◆ Information:
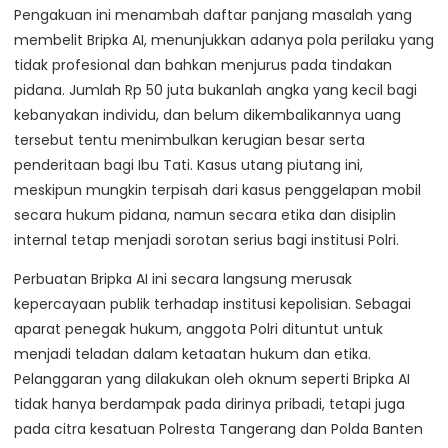
Pengakuan ini menambah daftar panjang masalah yang
membelit Bripka AI, menunjukkan adanya pola perilaku yang
tidak profesional dan bahkan menjurus pada tindakan
pidana. Jumlah Rp 50 juta bukanlah angka yang kecil bagi
kebanyakan individu, dan belum dikembalikannya uang
tersebut tentu menimbulkan kerugian besar serta
penderitaan bagi Ibu Tati. Kasus utang piutang ini,
meskipun mungkin terpisah dari kasus penggelapan mobil
secara hukum pidana, namun secara etika dan disiplin
internal tetap menjadi sorotan serius bagi institusi Polri.
Perbuatan Bripka AI ini secara langsung merusak
kepercayaan publik terhadap institusi kepolisian. Sebagai
aparat penegak hukum, anggota Polri dituntut untuk
menjadi teladan dalam ketaatan hukum dan etika.
Pelanggaran yang dilakukan oleh oknum seperti Bripka AI
tidak hanya berdampak pada dirinya pribadi, tetapi juga
pada citra kesatuan Polresta Tangerang dan Polda Banten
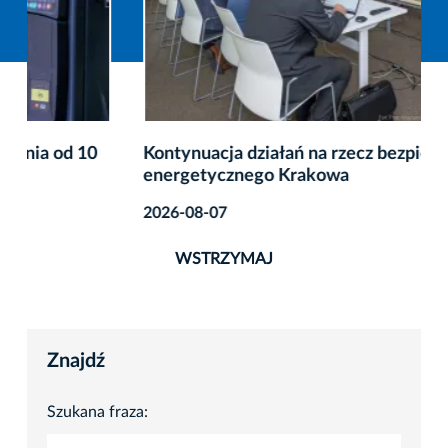
Kontynuacja działań na rzecz bezpieczeństwa
energetycznego Krakowa
2026-08-07
WSTRZYMAJ
Znajdź
Szukana fraza:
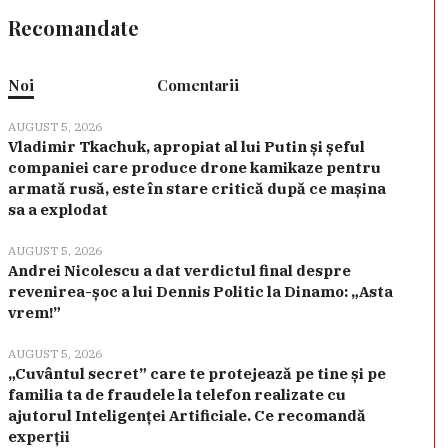
Recomandate
Noi
Comentarii
AUGUST 5, 2026
Vladimir Tkachuk, apropiat al lui Putin și șeful
companiei care produce drone kamikaze pentru
armată rusă, este în stare critică după ce mașina
sa a explodat
AUGUST 5, 2026
Andrei Nicolescu a dat verdictul final despre
revenirea-șoc a lui Dennis Politic la Dinamo: „Asta
vrem!”
AUGUST 5, 2026
„Cuvântul secret” care te protejează pe tine și pe
familia ta de fraudele la telefon realizate cu
ajutorul Inteligenței Artificiale. Ce recomandă
experții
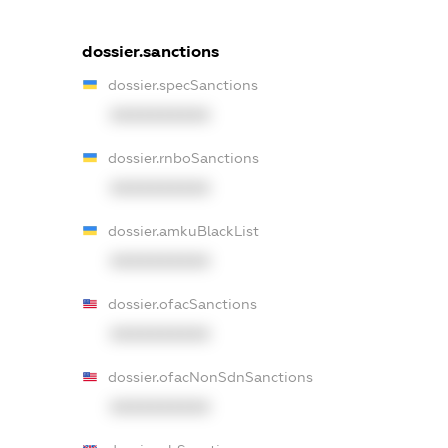
dossier.sanctions
dossier.specSanctions
XXXXXXXXXX
dossier.rnboSanctions
XXXXXXXXXX
dossier.amkuBlackList
XXXXXXXXXX
dossier.ofacSanctions
XXXXXXXXXX
dossier.ofacNonSdnSanctions
XXXXXXXXXX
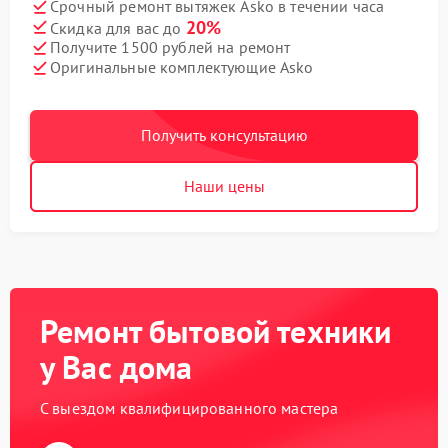
Срочный ремонт вытяжек Asko в течении часа
20%
Скидка для вас до
Получите 1500 рублей на ремонт
Оригинальные комплектующие Asko
Получить консультацию
Наши цены
Ремонт бытовой техники
у Вас дома
С выездом квалифицированного мастера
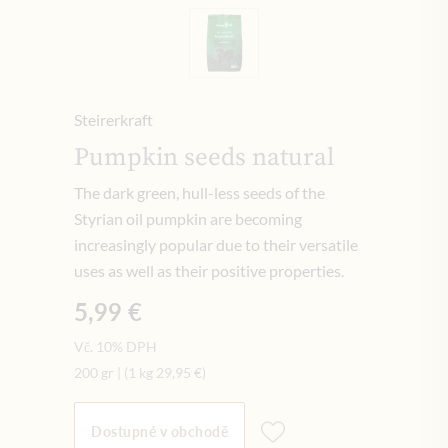
Steirerkraft
Pumpkin seeds natural
The dark green, hull-less seeds of the
Styrian oil pumpkin are becoming
increasingly popular due to their versatile
uses as well as their positive properties.
5,99 €
Vč. 10% DPH
200 gr
|
(1 kg
29,95 €
)
Dostupné v obchodě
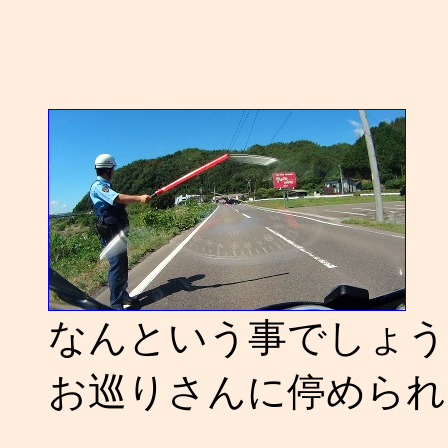
なんという事でしょう
お巡りさんに停められち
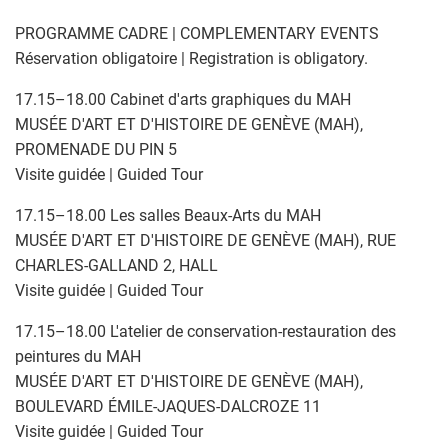
PROGRAMME CADRE | COMPLEMENTARY EVENTS
Réservation obligatoire | Registration is obligatory.
17.15–18.00 Cabinet d'arts graphiques du MAH
MUSÉE D'ART ET D'HISTOIRE DE GENÈVE (MAH),
PROMENADE DU PIN 5
Visite guidée | Guided Tour
17.15–18.00 Les salles Beaux-Arts du MAH
MUSÉE D'ART ET D'HISTOIRE DE GENÈVE (MAH), RUE
CHARLES-GALLAND 2, HALL
Visite guidée | Guided Tour
17.15–18.00 L'atelier de conservation-restauration des
peintures du MAH
MUSÉE D'ART ET D'HISTOIRE DE GENÈVE (MAH),
BOULEVARD ÉMILE-JAQUES-DALCROZE 11
Visite guidée | Guided Tour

◆ Task description: Using the records above, list each line that includes "dossier".

◆ Response area:
dossier.sanctions
dossier.specSanctions
dossier.rnboSanctions
dossier.amkuBlackList
dossier.ofacSanctions
dossier.ofacNonSdnSanctions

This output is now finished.